- **Activity**
The entries below need to be transcribed verbatim.

- **Dataset records**

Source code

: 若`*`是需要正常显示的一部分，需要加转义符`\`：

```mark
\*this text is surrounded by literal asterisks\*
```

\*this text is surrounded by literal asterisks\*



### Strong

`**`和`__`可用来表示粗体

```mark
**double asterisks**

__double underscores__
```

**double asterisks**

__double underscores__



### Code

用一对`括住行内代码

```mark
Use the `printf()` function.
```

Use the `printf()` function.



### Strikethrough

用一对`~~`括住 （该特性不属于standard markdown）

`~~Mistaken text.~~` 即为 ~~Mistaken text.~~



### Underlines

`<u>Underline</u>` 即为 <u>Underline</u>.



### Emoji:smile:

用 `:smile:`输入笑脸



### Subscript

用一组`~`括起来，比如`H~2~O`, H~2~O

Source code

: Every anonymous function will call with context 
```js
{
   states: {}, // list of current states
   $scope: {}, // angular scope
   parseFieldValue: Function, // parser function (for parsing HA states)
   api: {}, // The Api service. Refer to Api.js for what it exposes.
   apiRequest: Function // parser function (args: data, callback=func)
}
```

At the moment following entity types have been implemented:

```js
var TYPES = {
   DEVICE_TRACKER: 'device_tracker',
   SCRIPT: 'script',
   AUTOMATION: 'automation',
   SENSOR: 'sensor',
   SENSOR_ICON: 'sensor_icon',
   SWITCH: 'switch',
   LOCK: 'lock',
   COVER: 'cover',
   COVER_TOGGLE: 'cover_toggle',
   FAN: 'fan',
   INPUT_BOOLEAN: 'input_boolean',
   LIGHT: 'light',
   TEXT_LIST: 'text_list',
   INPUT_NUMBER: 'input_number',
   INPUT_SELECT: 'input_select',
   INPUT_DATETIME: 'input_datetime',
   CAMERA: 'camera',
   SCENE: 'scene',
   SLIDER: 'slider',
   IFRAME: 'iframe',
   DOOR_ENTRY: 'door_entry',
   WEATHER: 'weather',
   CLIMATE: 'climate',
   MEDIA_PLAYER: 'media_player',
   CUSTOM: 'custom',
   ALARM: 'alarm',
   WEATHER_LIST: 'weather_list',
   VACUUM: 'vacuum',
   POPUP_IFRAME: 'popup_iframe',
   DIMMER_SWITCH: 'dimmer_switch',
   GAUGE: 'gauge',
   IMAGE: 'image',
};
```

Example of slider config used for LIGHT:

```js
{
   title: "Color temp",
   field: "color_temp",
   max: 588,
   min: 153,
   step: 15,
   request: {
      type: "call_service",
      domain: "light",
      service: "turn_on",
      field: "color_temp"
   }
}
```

- **Output**
Source code

: 若`*`是需要正常显示的一部分，需要加转义符`\`：

```mark
\*this text is surrounded by literal asterisks\*
```

\*this text is surrounded by literal asterisks\*



### Strong

`**`和`__`可用来表示粗体

```mark
**double asterisks**

__double underscores__
```

**double asterisks**

__double underscores__



### Code

用一对`括住行内代码

```mark
Use the `printf()` function.
```

Use the `printf()` function.



### Strikethrough

用一对`~~`括住 （该特性不属于standard markdown）

`~~Mistaken text.~~` 即为 ~~Mistaken text.~~



### Underlines

`<u>Underline</u>` 即为 <u>Underline</u>.



### Emoji:smile:

用 `:smile:`输入笑脸



### Subscript

用一组`~`括起来，比如`H~2~O`, H~2~O

Source code

: Every anonymous function will call with context 
```js
{
   states: {}, // list of current states
   $scope: {}, // angular scope
   parseFieldValue: Function, // parser function (for parsing HA states)
   api: {}, // The Api service. Refer to Api.js for what it exposes.
   apiRequest: Function // parser function (args: data, callback=func)
}
```

At the moment following entity types have been implemented:

```js
var TYPES = {
   DEVICE_TRACKER: 'device_tracker',
   SCRIPT: 'script',
   AUTOMATION: 'automation',
   SENSOR: 'sensor',
   SENSOR_ICON: 'sensor_icon',
   SWITCH: 'switch',
   LOCK: 'lock',
   COVER: 'cover',
   COVER_TOGGLE: 'cover_toggle',
   FAN: 'fan',
   INPUT_BOOLEAN: 'input_boolean',
   LIGHT: 'light',
   TEXT_LIST: 'text_list',
   INPUT_NUMBER: 'input_number',
   INPUT_SELECT: 'input_select',
   INPUT_DATETIME: 'input_datetime',
   CAMERA: 'camera',
   SCENE: 'scene',
   SLIDER: 'slider',
   IFRAME: 'iframe',
   DOOR_ENTRY: 'door_entry',
   WEATHER: 'weather',
   CLIMATE: 'climate',
   MEDIA_PLAYER: 'media_player',
   CUSTOM: 'custom',
   ALARM: 'alarm',
   WEATHER_LIST: 'weather_list',
   VACUUM: 'vacuum',
   POPUP_IFRAME: 'popup_iframe',
   DIMMER_SWITCH: 'dimmer_switch',
   GAUGE: 'gauge',
   IMAGE: 'image',
};
```

Example of slider config used for LIGHT:

```js
{
   title: "Color temp",
   field: "color_temp",
   max: 588,
   min: 153,
   step: 15,
   request: {
      type: "call_service",
      domain: "light",
      service: "turn_on",
      field: "color_temp"
   }
}
```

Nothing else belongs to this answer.